Exiger quelque chose - et l'exiger avec force – est une caractéristique propre à l'homme.

mins lues | Bernhard Meuser

C’est quoi ?

Exiger quelque chose - et l'exiger avec force – est une caractéristique propre à l'homme. Dieu l'a créé de telle sorte qu'il ait des besoins fondamentaux (vouloir vivre, se rassasier, se reproduire), auxquels correspondent de puissantes pulsions pré-rationnelles : la pulsion de puissance, la pulsion d'autoconservation et la pulsion sexuelle. « Le neuvième commandement, est-il dit dans YOUCAT 462, ne s'oppose pas à la luxure en soi, mais plutôt au désir désordonné. ‘La convoitise’, contre laquelle la Sainte Écriture met en garde, est la domination des pulsions sur l'esprit, la domination de l'instinct sur l'homme tout entier, et la tendance au péché qui en découle. » L'attraction érotique entre l'homme et la femme, dit YOUCAT 462, « ... a été créée par Dieu et est donc bonne ; elle fait partie de la nature sexuelle et de la constitution biologique de la personne. Elle garantit que l'homme et la femme puissent s'unir l'un à l'autre et qu'une descendance puisse naître de leur amour. » Le mot latin ‘concupiscence’ (pour mauvais désir) désigne la désintégration des forces motrices naturelles, la résistance au bien et l'inclination continue de l'homme au mal, qui demeure en lui, même après son baptême. « La convoitise conduit à la cupidité, à l'avarice, au vol, au cambriolage et à la fraude, à la violence et à l'injustice, à la jalousie et aux désirs immodérés de posséder ce qui appartient aux autres. » (YOUCAT 465)

 

Que dit la Bible ?

Les neuvième et dixième commandements sont tous deux consacrés aux mauvais souhaits : « Tu ne convoiteras pas la maison de ton prochain ; tu ne convoiteras pas la femme de ton prochain, ni son serviteur, ni sa servante, ni son bœuf, ni son âne : rien de ce qui lui appartient. » (Exode 20,17) Dans le Nouveau Testament, la domination du désir sur l'homme est fondamentalement surmontée – dans 2 Pierre 1,3 ce dernier écrit que « Sa puissance divine nous a fait don de tout ce qui permet de vivre avec piété, grâce à la vraie connaissance de celui qui nous a appelés par la gloire et la force qui lui appartiennent. » (Tite 2, 11-12) – S'abandonner à la domination de faux désirs et de fausses convoitises est considéré comme un comportement d’un mode de vie dépassé ; c'est pourquoi Paul exhorte dans Ephésiens 4, 22-25 : « Il s’agit de vous défaire de votre conduite d’autrefois, c’est-à-dire de l’homme ancien corrompu par les convoitises qui l’entraînent dans l’erreur. Laissez-vous renouveler par la transformation spirituelle de votre pensée. Revêtez-vous de l’homme nouveau, créé, selon Dieu, dans la justice et la sainteté conformes à la vérité. Débarrassez-vous donc du mensonge, et dites la vérité, chacun à son prochain, parce que nous sommes membres les uns des autres. »

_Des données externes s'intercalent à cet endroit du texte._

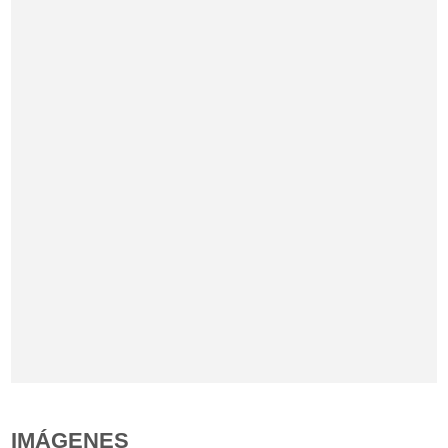
IMÁGENES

La petite catéchèse de YOUCAT

Les abysses sont habitables

Lorsque mon âme était un véritable champ de bataille, j'ai rendu visite aux moines de Taizé. Ce petit village de Bourgogne, en France, est un endroit merveilleux où l'on vient se reposer, prier ainsi que lire les Saintes Écritures. Bien sûr, j'y étais venu (comme des milliers d'autres) à cause de cela – et à cause du légendaire frère Roger Schutz. À cette époque, les gens allaient à Taizé pour l'entendre et recevoir un enseignement des profondeurs de la présence divine. C’était quelques années avant que le vieux prieur de la communauté n’ait été assassiné au cours de l'été 2005. Nous n'avons pas été déçus. Ce que le vieil homme a tiré du silence était passionnant. Je ne peux plus reproduire les mots mais je les ai retrouvés plus tard dans un de ses livres. C’était à propos du chaos en moi, des tirs croisés dans mon âme, avec lesquels je croyais être seul au monde. Mais sur ce point, je devais me tromper. Frère Roger parlait d'une réalité présente "en chacun de nous".

Comment ça ? En chacun de nous ?

Frère Roger nous l'a dit : " En chacun de nous, il y a des abîmes, des inconnues, des doutes, des passions sauvages, des peines secrètes, ... mais aussi des sentiments de culpabilité, jamais avoués, tant et si bien que des vides immenses s'ouvrent à nous. Des pulsions nous agitent, on ne sait pas d'où elles viennent - souvenirs primordiaux ou détermination génétique ?". Jusque-là, c'était l'aveu que l'homme en qui nous voyions une sorte de saint était familier des abîmes derrière les yeux, du désir sauvage, du chaos mental, des tirs croisés et du vide intérieur. Mais le sage moine-père ne s'est pas arrêté là. Il nous a fait une promesse : "Si nous laissons le Christ prier en nous avec une confiance enfantine, un jour les abîmes seront habitables. Un jour, plus tard, nous constaterons qu'une révolution a eu lieu en nous." Laissez-moi traduire cela : ne priez pas ! Laissez le Christ prier en vous ! Ne désirez pas ! Laissez le Christ désirer en vous ! Ne cherchez pas ! Laissez le Christ chercher en vous ! Et cela dit tout, vraiment.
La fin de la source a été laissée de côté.